I'm trying to prove that $\forall \epsilon >0$, there is $k_{0} \in \mathbb{N}$ such that $$k > k_{0} \implies d(p_k,p) = sup\{ |p_{k}(x) - p(x)| : x\in F\} < \epsilon$$ We know that, for each $i$ and $\epsilon_{i}$, there is $k_{0}^{i}$ such that $k>k^{i}_{0} \implies |q^{i}_{k}-a{i}| < \epsilon_{i}$. then, $$ |p_{k}(x)-p(x)| = |(q^{0}_{k}-a_{0})+...+(q^{n}_{k}-a_{n})x^{n}| \leq |q^{0}_{k}-a_{0}|+...+|(q^{n}_{k}-a_{n})x^{n}| < \epsilon_{0} +...+\epsilon_{n}|x|^{n}$$
And now $$ d(p_k,p) = sup\{ |p_{k}(x) - p(x)| : x\in F\} \leq \epsilon_{0} +...+\epsilon_{n}|x|^{n} $$
Now I'm stuck trying to get rid of the powers of $|x|$. There's probably something very simple that I'm missing. Thanks in advance.

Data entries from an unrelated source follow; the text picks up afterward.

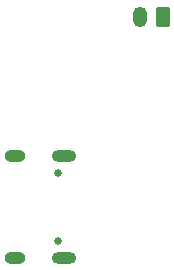
<source format=gbs>
G04 #@! TF.GenerationSoftware,KiCad,Pcbnew,8.0.3*
G04 #@! TF.CreationDate,2024-07-05T13:17:58+02:00*
G04 #@! TF.ProjectId,ESP32-C3-V2,45535033-322d-4433-932d-56322e6b6963,rev?*
G04 #@! TF.SameCoordinates,Original*
G04 #@! TF.FileFunction,Soldermask,Bot*
G04 #@! TF.FilePolarity,Negative*
%FSLAX46Y46*%
G04 Gerber Fmt 4.6, Leading zero omitted, Abs format (unit mm)*
G04 Created by KiCad (PCBNEW 8.0.3) date 2024-07-05 13:17:58*
%MOMM*%
%LPD*%
G01*
G04 APERTURE LIST*
G04 Aperture macros list*
%AMRoundRect*
0 Rectangle with rounded corners*
0 $1 Rounding radius*
0 $2 $3 $4 $5 $6 $7 $8 $9 X,Y pos of 4 corners*
0 Add a 4 corners polygon primitive as box body*
4,1,4,$2,$3,$4,$5,$6,$7,$8,$9,$2,$3,0*
0 Add four circle primitives for the rounded corners*
1,1,$1+$1,$2,$3*
1,1,$1+$1,$4,$5*
1,1,$1+$1,$6,$7*
1,1,$1+$1,$8,$9*
0 Add four rect primitives between the rounded corners*
20,1,$1+$1,$2,$3,$4,$5,0*
20,1,$1+$1,$4,$5,$6,$7,0*
20,1,$1+$1,$6,$7,$8,$9,0*
20,1,$1+$1,$8,$9,$2,$3,0*%
G04 Aperture macros list end*
%ADD10C,0.660000*%
%ADD11O,2.100000X1.000000*%
%ADD12O,1.800000X1.000000*%
%ADD13RoundRect,0.250000X0.350000X0.625000X-0.350000X0.625000X-0.350000X-0.625000X0.350000X-0.625000X0*%
%ADD14O,1.200000X1.750000*%
G04 APERTURE END LIST*
D10*
G04 #@! TO.C,U1*
X38000000Y-4520000D03*
X38000000Y-10300000D03*
D11*
X38500000Y-3090000D03*
D12*
X34320000Y-3090000D03*
D11*
X38500000Y-11730000D03*
D12*
X34320000Y-11730000D03*
G04 #@! TD*
D13*
G04 #@! TO.C,J2*
X46900000Y8650000D03*
D14*
X44900000Y8650000D03*
G04 #@! TD*
M02*

</source>
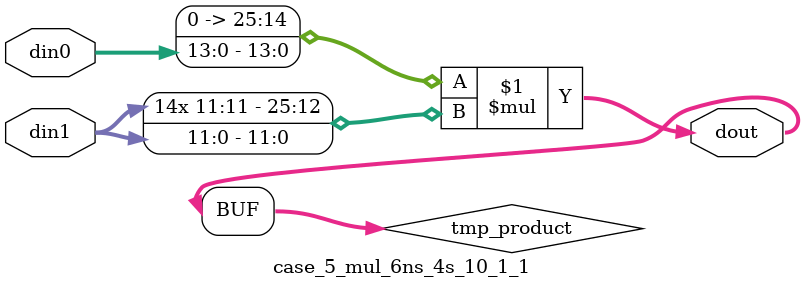
<source format=v>

`timescale 1 ns / 1 ps

 (* use_dsp = "no" *)  module case_5_mul_6ns_4s_10_1_1(din0, din1, dout);
parameter ID = 1;
parameter NUM_STAGE = 0;
parameter din0_WIDTH = 14;
parameter din1_WIDTH = 12;
parameter dout_WIDTH = 26;

input [din0_WIDTH - 1 : 0] din0; 
input [din1_WIDTH - 1 : 0] din1; 
output [dout_WIDTH - 1 : 0] dout;

wire signed [dout_WIDTH - 1 : 0] tmp_product;

























assign tmp_product = $signed({1'b0, din0}) * $signed(din1);










assign dout = tmp_product;





















endmodule

</source>
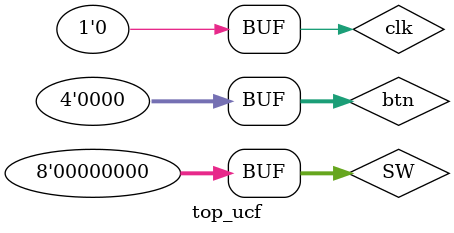
<source format=v>
`timescale 1ns / 1ps


module top_ucf;

	// Inputs
	reg clk;
	reg [7:0] SW;
	reg [3:0] btn;

	// Outputs
	wire [3:0] AN;
	wire [7:0] SEGMENT;
	wire BTNX4;

	// Instantiate the Unit Under Test (UUT)
	top uut (
		.clk(clk), 
		.SW(SW), 
		.btn(btn), 
		.AN(AN), 
		.SEGMENT(SEGMENT), 
		.BTNX4(BTNX4)
	);

	initial begin
		// Initialize Inputs
		clk = 0;
		SW = 0;
		btn = 0;

		// Wait 100 ns for global reset to finish
		#100;
        
		// Add stimulus here

	end
      
endmodule


</source>
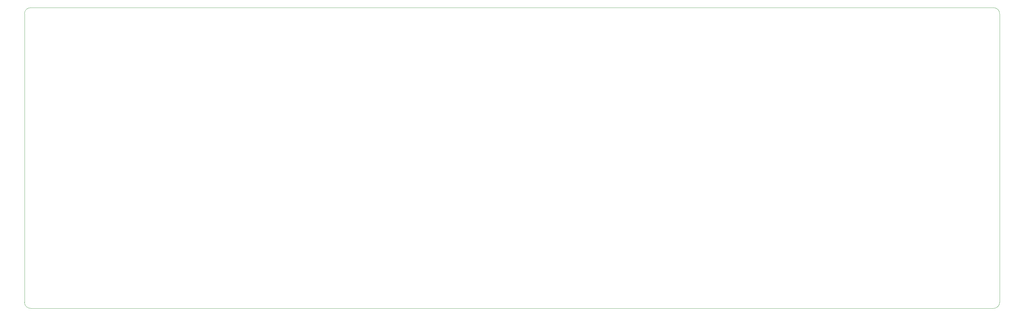
<source format=gm1>
G04 #@! TF.GenerationSoftware,KiCad,Pcbnew,(5.1.4)-1*
G04 #@! TF.CreationDate,2021-11-17T13:21:50+01:00*
G04 #@! TF.ProjectId,mini-eLiXiVy,6d696e69-2d65-44c6-9958-6956792e6b69,1.1*
G04 #@! TF.SameCoordinates,Original*
G04 #@! TF.FileFunction,Profile,NP*
%FSLAX46Y46*%
G04 Gerber Fmt 4.6, Leading zero omitted, Abs format (unit mm)*
G04 Created by KiCad (PCBNEW (5.1.4)-1) date 2021-11-17 13:21:50*
%MOMM*%
%LPD*%
G04 APERTURE LIST*
%ADD10C,0.050000*%
G04 APERTURE END LIST*
D10*
X15900400Y-109442250D02*
X314299600Y-109442250D01*
X314299600Y-15970250D02*
X15900400Y-15970250D01*
X314299600Y-15970250D02*
G75*
G02X316204600Y-17875250I0J-1905000D01*
G01*
X316204600Y-107537250D02*
G75*
G02X314299600Y-109442250I-1905000J0D01*
G01*
X316204600Y-107537250D02*
X316204600Y-17875250D01*
X15900400Y-109442250D02*
G75*
G02X13995400Y-107537250I0J1905000D01*
G01*
X13995400Y-17875250D02*
X13995400Y-107537250D01*
X13995400Y-17875250D02*
G75*
G02X15900400Y-15970250I1905000J0D01*
G01*
M02*

</source>
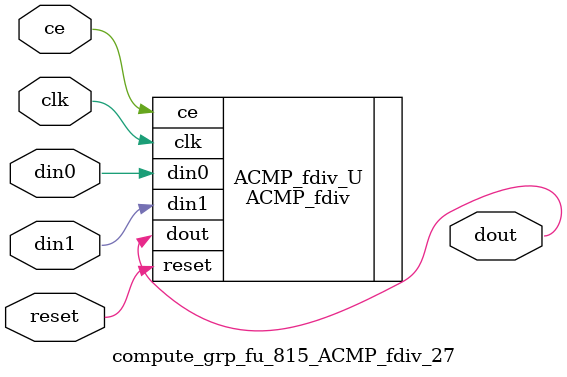
<source format=v>

`timescale 1 ns / 1 ps
module compute_grp_fu_815_ACMP_fdiv_27(
    clk,
    reset,
    ce,
    din0,
    din1,
    dout);

parameter ID = 32'd1;
parameter NUM_STAGE = 32'd1;
parameter din0_WIDTH = 32'd1;
parameter din1_WIDTH = 32'd1;
parameter dout_WIDTH = 32'd1;
input clk;
input reset;
input ce;
input[din0_WIDTH - 1:0] din0;
input[din1_WIDTH - 1:0] din1;
output[dout_WIDTH - 1:0] dout;



ACMP_fdiv #(
.ID( ID ),
.NUM_STAGE( 10 ),
.din0_WIDTH( din0_WIDTH ),
.din1_WIDTH( din1_WIDTH ),
.dout_WIDTH( dout_WIDTH ))
ACMP_fdiv_U(
    .clk( clk ),
    .reset( reset ),
    .ce( ce ),
    .din0( din0 ),
    .din1( din1 ),
    .dout( dout ));

endmodule

</source>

To finish this proof, I would first define $M$ to be the upper bound $\max(\{|X|:X \in F\},1)$, guaranteed to exist by the fact that F is compact. you can then select $$\epsilon_0= \epsilon_1 = ... =\epsilon_n= \frac {\epsilon}{nM^n}$$ then $\epsilon_0+\epsilon_1|X|+...\epsilon_n|X|^n \leq \epsilon_0|X|^n+\epsilon_1|X|^n+...\epsilon_n|X|^n \leq \epsilon_0nM^n=\epsilon$